Thank you for your response. I am seeing the possibilities for creating a table as you mentioned. Some of the data doesn't have columnnames as of now and they are hardcoded values in the SQL. it is preventing me from trying to create a table or directly inserting into target. Need to see if users can agree for a change.
Thank you for your response.
I am considering this solution as well. But, there is a danger that we may hit the limit and the traget never gets all of the data. if we consider very big number that may cause the space availability issue with the disc. Will consider and discuss this option with my team.
I'm understanding you want to either execute the export or notify users that there would be too many rows. Using BTEQ to do this won't give you the most elegant or performant solution. But if you really don't mind having the DBS execute the SELECT twice as well as using an export, and still want to try out the RETLIMIT approach, here's an example of how it might be done using any currently-supported version of BTEQ ...
.RETLIMIT 1 SELECT * FROM foo; .IF ACTIVITYCOUNT > 100 THEN .GOTO TooManyRows .RETLIMIT * .EXPORT FILE=foo.exp SELECT * FROM foo; .EXPORT RESET .GOTO nextstep .LABEL TooManyRows .REMARK 'Too many rows.' .OS NotifyUsers.sh .LABEL nextstep
And starting with BTEQ 16.20.00.04 you can opt to use an IF/ELSE construct rather than GOTOs...
.RETLIMIT 1 SELECT * FROM foo; .IF ACTIVITYCOUNT <= 100 .EXPORT FILE=foo.exp .RETLIMIT * SELECT * FROM foo; .EXPORT RESET .ELSE .REMARK 'Too many rows.' .OS NotifyUsers.sh .ENDIF
re creating the table: How is the table created when it is loaded from the external copy? How are the columns named then? The same names can be specified in the CREATE TABLE AS column list without changing the query itself. Or do the CREATE TABLE for the target table, then turn the query into an INSERT SELECT.
The CREATE TABLE AS/INSERT SELECT method will be drastically more efficient and faster than exporting and reloading.
As a (distant) second choice, TPT allows one to define an Export operator as the source and a Load operator as the target for a single job.
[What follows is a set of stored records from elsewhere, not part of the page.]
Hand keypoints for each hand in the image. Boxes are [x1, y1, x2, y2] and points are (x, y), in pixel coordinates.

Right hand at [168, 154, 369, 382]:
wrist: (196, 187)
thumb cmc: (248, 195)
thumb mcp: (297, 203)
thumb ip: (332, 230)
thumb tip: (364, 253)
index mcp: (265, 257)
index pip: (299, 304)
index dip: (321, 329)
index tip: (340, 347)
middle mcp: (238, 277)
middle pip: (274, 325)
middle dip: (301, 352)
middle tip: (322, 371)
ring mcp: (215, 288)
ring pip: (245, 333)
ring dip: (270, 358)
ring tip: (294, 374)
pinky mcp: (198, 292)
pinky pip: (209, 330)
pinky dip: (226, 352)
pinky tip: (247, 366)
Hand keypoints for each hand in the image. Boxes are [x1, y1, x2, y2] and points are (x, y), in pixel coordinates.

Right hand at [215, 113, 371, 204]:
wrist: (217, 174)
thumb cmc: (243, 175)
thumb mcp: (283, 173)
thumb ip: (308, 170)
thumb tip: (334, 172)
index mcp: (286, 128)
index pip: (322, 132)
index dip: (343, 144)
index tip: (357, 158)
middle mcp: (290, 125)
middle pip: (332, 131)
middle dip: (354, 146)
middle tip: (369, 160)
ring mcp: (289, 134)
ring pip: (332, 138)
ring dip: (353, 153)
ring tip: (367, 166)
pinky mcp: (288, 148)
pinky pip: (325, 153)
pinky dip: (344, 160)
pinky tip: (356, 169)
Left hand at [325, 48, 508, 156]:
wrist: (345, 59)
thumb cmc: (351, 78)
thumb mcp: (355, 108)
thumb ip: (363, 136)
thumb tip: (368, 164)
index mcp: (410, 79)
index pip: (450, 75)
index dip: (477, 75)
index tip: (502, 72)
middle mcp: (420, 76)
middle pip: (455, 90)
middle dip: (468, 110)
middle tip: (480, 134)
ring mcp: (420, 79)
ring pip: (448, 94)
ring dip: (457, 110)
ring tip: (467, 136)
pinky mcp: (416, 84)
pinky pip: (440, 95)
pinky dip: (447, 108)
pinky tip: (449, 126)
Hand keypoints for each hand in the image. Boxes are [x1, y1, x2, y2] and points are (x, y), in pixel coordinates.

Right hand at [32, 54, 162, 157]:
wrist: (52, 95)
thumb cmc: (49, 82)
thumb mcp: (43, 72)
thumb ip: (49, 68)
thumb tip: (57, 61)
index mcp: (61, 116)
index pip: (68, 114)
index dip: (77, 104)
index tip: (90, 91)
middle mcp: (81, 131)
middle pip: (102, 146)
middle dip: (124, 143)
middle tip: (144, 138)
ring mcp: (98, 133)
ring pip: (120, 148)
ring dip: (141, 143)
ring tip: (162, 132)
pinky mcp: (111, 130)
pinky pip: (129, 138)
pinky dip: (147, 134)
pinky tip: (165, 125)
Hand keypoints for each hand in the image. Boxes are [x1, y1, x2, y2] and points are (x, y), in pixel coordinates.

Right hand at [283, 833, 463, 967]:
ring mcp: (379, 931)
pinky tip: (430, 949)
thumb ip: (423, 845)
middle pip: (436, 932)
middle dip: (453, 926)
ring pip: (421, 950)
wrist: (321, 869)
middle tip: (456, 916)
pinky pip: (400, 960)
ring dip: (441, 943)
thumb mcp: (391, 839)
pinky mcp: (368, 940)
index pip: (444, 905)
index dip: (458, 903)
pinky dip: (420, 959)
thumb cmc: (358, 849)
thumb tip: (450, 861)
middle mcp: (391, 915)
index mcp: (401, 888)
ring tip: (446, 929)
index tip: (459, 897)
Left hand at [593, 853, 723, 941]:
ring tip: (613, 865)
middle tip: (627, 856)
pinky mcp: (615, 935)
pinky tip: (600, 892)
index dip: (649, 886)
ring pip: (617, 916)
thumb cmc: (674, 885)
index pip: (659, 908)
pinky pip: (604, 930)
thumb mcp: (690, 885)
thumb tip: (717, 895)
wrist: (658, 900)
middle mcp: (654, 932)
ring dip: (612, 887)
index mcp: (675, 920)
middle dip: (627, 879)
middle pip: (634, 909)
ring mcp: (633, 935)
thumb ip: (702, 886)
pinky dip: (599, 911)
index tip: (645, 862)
When this is done, the data does not have to land on disk outside the database, it streams directly through from the export to the load. This will avoid your external disk size issue completely. It is still significantly less efficient than just doing CREATE TABLE AS/INSERT SELECT.
We are not creating table using the extracted data. But, we are concerned with only first few columns of the data and they are fixed. We have our target table defined as per these fixed columns and we are using datastage to load the data. Datastage helps us ignore varying number of unwanted columns in the data. I have to see if my users will be flexible to submit the sqls with fixed list of columns to have a desing change with create/insert. Thank you so much for your input.
One more thought on the .RETLIMIT
Add this as parameter in your SQL (or the table where you store the SQL.
All queries get a fairly low default value.
For those queries that need a higher limit, the user can request this along with the request for additional space.
It prevents surprises, as you have experienced.